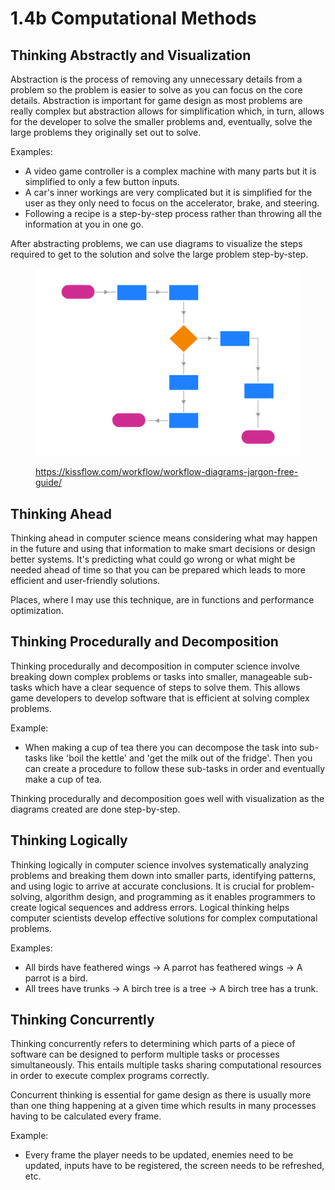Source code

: # 1.4b Computational Methods

## Thinking Abstractly and Visualization

Abstraction is the process of removing any unnecessary details from a problem so the problem is easier to solve as you can focus on the core details. Abstraction is important for game design as most problems are really complex but abstraction allows for simplification which, in turn, allows for the developer to solve the smaller problems and, eventually, solve the large problems they originally set out to solve.

Examples:

* A video game controller is a complex machine with many parts but it is simplified to only a few button inputs.
* A car's inner workings are very complicated but it is simplified for the user as they only need to focus on the accelerator, brake, and steering.
* Following a recipe is a step-by-step process rather than throwing all the information at you in one go.

After abstracting problems, we can use diagrams to visualize the steps required to get to the solution and solve the large problem step-by-step.

<figure><img src="../.gitbook/assets/image (1) (1) (1).png" alt=""><figcaption><p><a href="https://kissflow.com/workflow/workflow-diagrams-jargon-free-guide/">https://kissflow.com/workflow/workflow-diagrams-jargon-free-guide/</a></p></figcaption></figure>

## Thinking Ahead

Thinking ahead in computer science means considering what may happen in the future and using that information to make smart decisions or design better systems. It's predicting what could go wrong or what might be needed ahead of time so that you can be prepared which leads to more efficient and user-friendly solutions.

Places, where I may use this technique, are in functions and performance optimization.

## Thinking Procedurally and Decomposition

Thinking procedurally and decomposition in computer science involve breaking down complex problems or tasks into smaller, manageable sub-tasks which have a clear sequence of steps to solve them. This allows game developers to develop software that is efficient at solving complex problems.

Example:

* When making a cup of tea there you can decompose the task into sub-tasks like 'boil the kettle' and 'get the milk out of the fridge'. Then you can create a procedure to follow these sub-tasks in order and eventually make a cup of tea.

Thinking procedurally and decomposition goes well with visualization as the diagrams created are done step-by-step.

## Thinking Logically

Thinking logically in computer science involves systematically analyzing problems and breaking them down into smaller parts, identifying patterns, and using logic to arrive at accurate conclusions. It is crucial for problem-solving, algorithm design, and programming as it enables programmers to create logical sequences and address errors. Logical thinking helps computer scientists develop effective solutions for complex computational problems.

Examples:

* All birds have feathered wings -> A parrot has feathered wings -> A parrot is a bird.
* All trees have trunks -> A birch tree is a tree -> A birch tree has a trunk.

## Thinking Concurrently

Thinking concurrently refers to determining which parts of a piece of software can be designed to perform multiple tasks or processes simultaneously. This entails multiple tasks sharing computational resources in order to execute complex programs correctly.

Concurrent thinking is essential for game design as there is usually more than one thing happening at a given time which results in many processes having to be calculated every frame.

Example:

* Every frame the player needs to be updated, enemies need to be updated, inputs have to be registered, the screen needs to be refreshed, etc.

---------------

> Task details
Some lines of the listing may include the string "tasks". Tally them and report only the total.

> Task response
3